EUA e Israel atacam Irã para conter China e fortalecer hegemonia de Netanyahu

EUA e Israel atacam Irã para conter China e fortalecer hegemonia de Netanyahu

A segunda agressão dos Estados Unidos (EUA) e de Israel contra o Irã, em um intervalo de oito meses, busca a “troca de regime” em Teerã, com o objetivo de deter a expansão econômica da China, vista como ameaça por Washington. Essa avaliação é de especialistas em geopolítica e relações internacionais consultados pela Agência Brasil.

Os analistas questionam o discurso oficial dos EUA e de Israel de que o ataque é “preventivo”, alegando que o Irã estaria buscando construir uma bomba atômica que ameaçaria a Casa Branca e seus aliados. A professora de pós-graduação em relações internacionais da Pontifícia Universidade Católica (PUC) de Minas Gerais, Rashmi Singh, destacou que o Irã aceitou não manter urânio enriquecido, material necessário para a fabricação de artefatos nucleares.

Impacto nas Relações Internacionais

Singh afirmou que os EUA e Israel entraram em guerra quando um avanço diplomático estava ao alcance. “Tanto os EUA quanto Israel acreditam que o Irã está fraco e veem isso como uma oportunidade estratégica para instalar um governo mais moderado no país”, disse a professora.

O professor de relações internacionais Robson Valdez ponderou que os ataques contra o Irã não podem ser explicados apenas pela versão da “contenção nuclear”. Segundo ele, o foco é a disputa pelo equilíbrio de poder no Oriente Médio, que afeta especialmente a China, grande importadora do petróleo iraniano.

Geopolítica e Conflitos Regionais

O especialista Ali Ramos ressaltou que o Irã é o coração do projeto geoeconômico chinês, e que a guerra deve ser analisada no contexto da ‘guerra comercial’ entre os EUA e a China. “Enquanto houver mísseis balísticos e drones iranianos, Israel não terá a supremacia estratégica regional”, afirmou Ramos.

Além disso, Mohammed Nadir, professor da Universidade Federal do ABC Paulista (UFABC), afirmou que o real motivo da guerra é acabar com qualquer possibilidade de uma potência pujante no Oriente Médio e manter a hegemonia de Israel. “Esta guerra não é uma guerra americana, mas é uma guerra de Benjamin Netanyahu e, por extensão, de Israel”, destacou.

Conclusão e Implicações Futuras

O professor da Universidade de Brasília (UnB), Roberto Goulart Menezes, afirmou que os EUA sempre usaram o programa nuclear do Irã como pretexto para ações hostis.
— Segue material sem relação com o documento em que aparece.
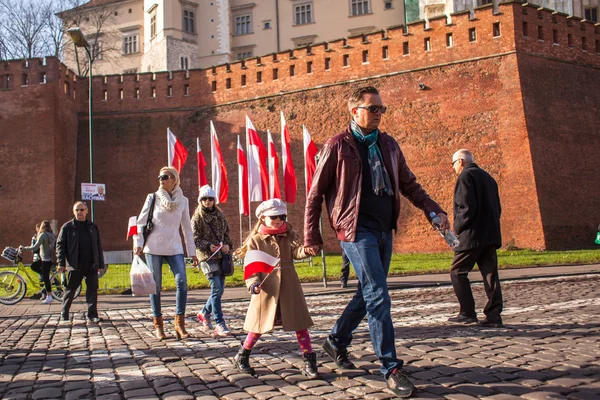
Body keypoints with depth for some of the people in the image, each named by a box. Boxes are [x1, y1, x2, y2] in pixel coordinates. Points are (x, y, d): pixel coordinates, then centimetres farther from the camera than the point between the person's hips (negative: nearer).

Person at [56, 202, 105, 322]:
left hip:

A invasão da Ucrânia e outros eventos recentes têm incentivado o Irã a desenvolver seu programa nuclear, enquanto os EUA buscam redesenhar o mapa geopolítico do Oriente Médio.

Opinião

A situação atual entre os EUA, Israel e Irã reflete a complexidade das relações internacionais e a luta por poder na região, com consequências que podem afetar a estabilidade global.